The economic division also reflects an educational difference, since those who stayed in Afghanistan had little real schooling during the years of civil war. Those who went to Pakistan and overseas earned advanced degrees as well as learning English and computer skills, prerequisites for the high-paying jobs.


Their exposure to the western world and a broader range of ideas and lifestyles tended to make them more supportive of women’s rights and tolerant of individual differences - and more moderate in their practice of Islam.


The opening salvo in the media fight was last month, between Mohammad Ali Qayam, an Anees journalist, and Fazal Ahmad Manawee, the deputy justice at the supreme court, over control of cable TV.


Mohammad Ali Qayam’s article, “Culture from the culture minister’s point of view”, praised Information and Culture Minister Dr Sayed Makhdoom Raheen for his defence of freedom of information, and criticised the supreme court for imposing a ban on cable TV in an illogical and “non-Islamic” way.


Manawee fired back with an article, “Crocodile Tears”, calling Qayam an infidel and challenging him to a duel.

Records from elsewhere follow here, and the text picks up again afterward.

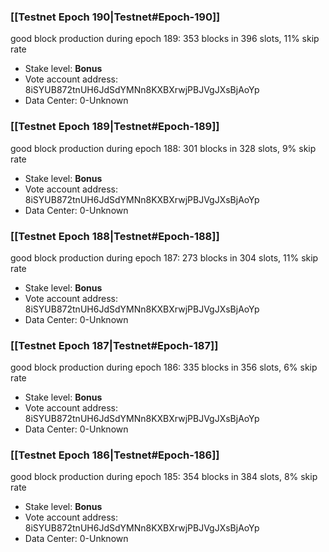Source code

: ### [[Testnet Epoch 190|Testnet#Epoch-190]]
good block production during epoch 189: 353 blocks in 396 slots, 11% skip rate
* Stake level: **Bonus** 
* Vote account address: 8iSYUB872tnUH6JdSdYMNn8KXBXrwjPBJVgJXsBjAoYp
* Data Center: 0-Unknown
### [[Testnet Epoch 189|Testnet#Epoch-189]]
good block production during epoch 188: 301 blocks in 328 slots, 9% skip rate
* Stake level: **Bonus** 
* Vote account address: 8iSYUB872tnUH6JdSdYMNn8KXBXrwjPBJVgJXsBjAoYp
* Data Center: 0-Unknown
### [[Testnet Epoch 188|Testnet#Epoch-188]]
good block production during epoch 187: 273 blocks in 304 slots, 11% skip rate
* Stake level: **Bonus** 
* Vote account address: 8iSYUB872tnUH6JdSdYMNn8KXBXrwjPBJVgJXsBjAoYp
* Data Center: 0-Unknown
### [[Testnet Epoch 187|Testnet#Epoch-187]]
good block production during epoch 186: 335 blocks in 356 slots, 6% skip rate
* Stake level: **Bonus** 
* Vote account address: 8iSYUB872tnUH6JdSdYMNn8KXBXrwjPBJVgJXsBjAoYp
* Data Center: 0-Unknown
### [[Testnet Epoch 186|Testnet#Epoch-186]]
good block production during epoch 185: 354 blocks in 384 slots, 8% skip rate
* Stake level: **Bonus** 
* Vote account address: 8iSYUB872tnUH6JdSdYMNn8KXBXrwjPBJVgJXsBjAoYp
* Data Center: 0-Unknown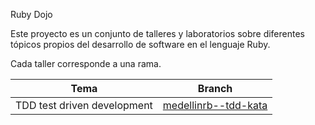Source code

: Ruby Dojo

Este proyecto es un conjunto de talleres y laboratorios sobre diferentes tópicos 
propios del desarrollo de software en el lenguaje Ruby.

Cada taller corresponde a una rama.

Tema                        |  Branch
----------------------------|---------------------
TDD test driven development | [medellinrb--tdd-kata](https://github.com/pwalvarado/ruby-dojo/tree/medellinrb--tdd-kata)
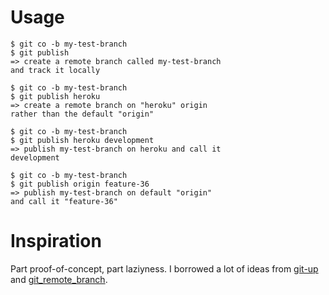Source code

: # Usage #

    $ git co -b my-test-branch
    $ git publish
    => create a remote branch called my-test-branch
    and track it locally

    $ git co -b my-test-branch
    $ git publish heroku
    => create a remote branch on "heroku" origin
    rather than the default "origin"

    $ git co -b my-test-branch
    $ git publish heroku development
    => publish my-test-branch on heroku and call it
    development

    $ git co -b my-test-branch
    $ git publish origin feature-36
    => publish my-test-branch on default "origin"
    and call it "feature-36"

# Inspiration #

Part proof-of-concept, part laziyness. I borrowed a lot
of ideas from [git-up](https://github.com/aanand/git-up) and [git_remote_branch](https://github.com/webmat/git_remote_branch).




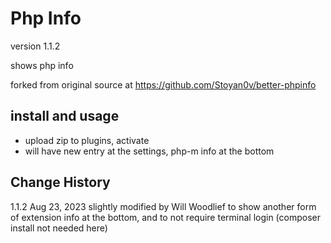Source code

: # Php Info

version 1.1.2

shows php info

forked from original source at https://github.com/Stoyan0v/better-phpinfo

## install and usage
* upload zip to plugins, activate
* will have new entry at the settings, php-m info at the bottom 

## Change History

1.1.2 Aug 23, 2023
slightly modified by Will Woodlief to show another form of extension info at the bottom, and to not require terminal login
(composer install not needed here)

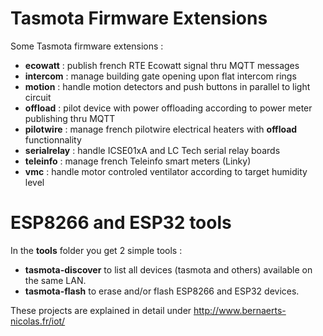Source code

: # Tasmota Firmware Extensions

Some Tasmota firmware extensions :
  * **ecowatt** : publish french RTE Ecowatt signal thru MQTT messages
  * **intercom** : manage building gate opening upon flat intercom rings
  * **motion** : handle motion detectors and push buttons in parallel to light circuit
  * **offload** : pilot device with power offloading according to power meter publishing thru MQTT
  * **pilotwire** : manage french pilotwire electrical heaters with **offload** functionnality
  * **serialrelay** : handle ICSE01xA and LC Tech serial relay boards
  * **teleinfo** : manage french Teleinfo smart meters (Linky)
  * **vmc** : handle motor controled ventilator according to target humidity level

# ESP8266 and ESP32 tools

In the **tools** folder you get 2 simple tools :
  * **tasmota-discover** to list all devices (tasmota and others) available on the same LAN.
  * **tasmota-flash** to erase and/or flash ESP8266 and ESP32 devices.

These projects are explained in detail under http://www.bernaerts-nicolas.fr/iot/
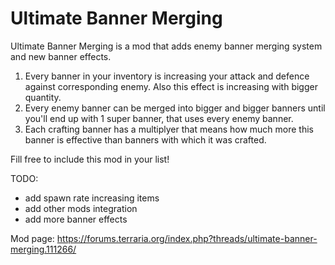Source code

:# Ultimate Banner Merging

Ultimate Banner Merging is a mod that adds enemy banner merging system and new banner effects.

1. Every banner in your inventory is increasing your attack and defence against corresponding enemy. Also this effect is increasing with bigger quantity.
2. Every enemy banner can be merged into bigger and bigger banners until you'll end up with 1 super banner, that uses every enemy banner.
3. Each crafting banner has a multiplyer that means how much more this banner is effective than banners with which it was crafted.

Fill free to include this mod in your list! 

TODO:
 - add spawn rate increasing items
 - add other mods integration
 - add more banner effects

 Mod page: https://forums.terraria.org/index.php?threads/ultimate-banner-merging.111266/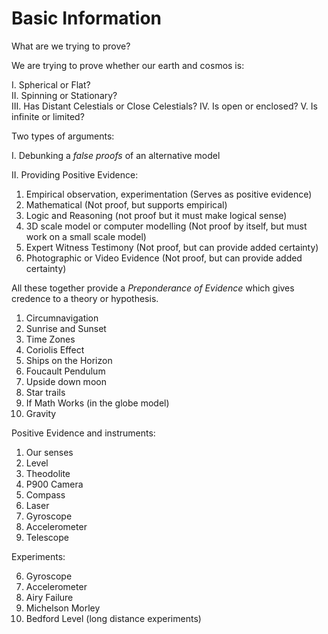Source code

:# Basic Information

What are we trying to prove?

We are trying to prove whether our earth and cosmos is:

I. Spherical or Flat?   
II. Spinning or Stationary?   
III. Has Distant Celestials or Close Celestials?
IV. Is open or enclosed?
V. Is infinite or limited?

Two types of arguments:

I. Debunking a *false proofs* of an alternative model

II. Providing Positive Evidence:

1. Empirical
		observation, 
		experimentation
	(Serves as positive evidence)
2. Mathematical (Not proof, but supports empirical)
3. Logic and Reasoning (not proof but it must make logical sense)
4. 3D scale model or computer modelling (Not proof by itself, but must work on a small scale model)
5. Expert Witness Testimony (Not proof, but can provide added certainty)
6. Photographic or Video Evidence (Not proof, but can provide added certainty)

All these together provide a *Preponderance of Evidence* which gives credence to a theory or hypothesis.



1. Circumnavigation
2. Sunrise and Sunset
3. Time Zones
4. Coriolis Effect
5. Ships on the Horizon
6. Foucault Pendulum
7. Upside down moon
8. Star trails
9. If Math Works (in the globe model)
10. Gravity

Positive Evidence and instruments:

1. Our senses
2. Level
3. Theodolite
4. P900 Camera
5. Compass
6. Laser
7. Gyroscope
8. Accelerometer
9. Telescope

Experiments:

6. Gyroscope
3. Accelerometer
4. Airy Failure
5. Michelson Morley
6. Bedford Level (long distance experiments)


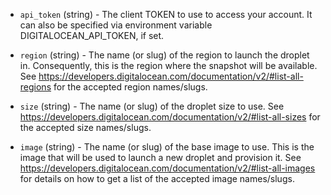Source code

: <!-- Code generated from the comments of the Config struct in builder/digitalocean/config.go; DO NOT EDIT MANUALLY -->

-   `api_token` (string) - The client TOKEN to use to access your account. It
    can also be specified via environment variable DIGITALOCEAN_API_TOKEN, if
    set.
    
-   `region` (string) - The name (or slug) of the region to launch the droplet
    in. Consequently, this is the region where the snapshot will be available.
    See
    https://developers.digitalocean.com/documentation/v2/#list-all-regions
    for the accepted region names/slugs.
    
-   `size` (string) - The name (or slug) of the droplet size to use. See
    https://developers.digitalocean.com/documentation/v2/#list-all-sizes
    for the accepted size names/slugs.
    
-   `image` (string) - The name (or slug) of the base image to use. This is the
    image that will be used to launch a new droplet and provision it. See
    https://developers.digitalocean.com/documentation/v2/#list-all-images
    for details on how to get a list of the accepted image names/slugs.
    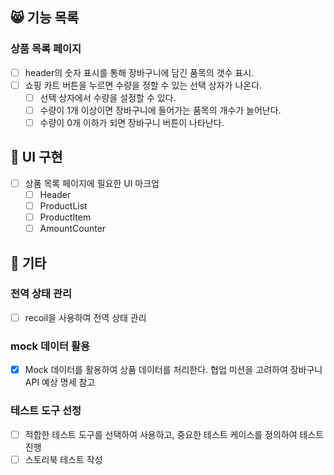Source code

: ## 😸 기능 목록

### 상품 목록 페이지

- [ ] header의 숫자 표시를 통해 장바구니에 담긴 품목의 갯수 표시.
- [ ] 쇼핑 카트 버튼을 누르면 수량을 정할 수 있는 선택 상자가 나온다.
  - [ ] 선택 상자에서 수량을 설정할 수 있다.
  - [ ] 수량이 1개 이상이면 장바구니에 들어가는 품목의 개수가 늘어난다.
  - [ ] 수량이 0개 이하가 되면 장바구니 버튼이 나타난다.

## 🦦 UI 구현

- [ ] 상품 목록 페이지에 필요한 UI 마크업
  - [ ] Header
  - [ ] ProductList
  - [ ] ProductItem
  - [ ] AmountCounter

## 🐧 기타

### 전역 상태 관리

- [ ] recoil을 사용하여 전역 상태 관리

### mock 데이터 활용

- [x] Mock 데이터를 활용하여 상품 데이터를 처리한다. 협업 미션을 고려하여 장바구니 API 예상 명세 참고

### 테스트 도구 선정

- [ ] 적합한 테스트 도구를 선택하여 사용하고, 중요한 테스트 케이스를 정의하여 테스트 진행
- [ ] 스토리북 테스트 작성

Qayam responded with a piece elaborating his own stance and calling on Manawee to have reasoned discussion rather than name-calling and resorting to violence.


Defence Minister Marshal Fahim, a former Northern Alliance commander and leading conservative, avoided siding with either faction at a press conference on February 24, in which he said the public quarreling was a sign of growing media freedom.


But he formally distanced himself from the mujahed newspaper, saying the Balkhi article was “his personal opinion” and not that of mujahedin leaders. Fahim has been the power behind the conservatives in government.


Kabulis fear that the battle in the media is an indicator of a growing threat to the Karzai government. Rumors are flying that a coup is planned by an alliance of the pakool and the turban, symbol of the Taleban.


Rahimullah Samander is an IWPR staff editor and reporter in Kabul.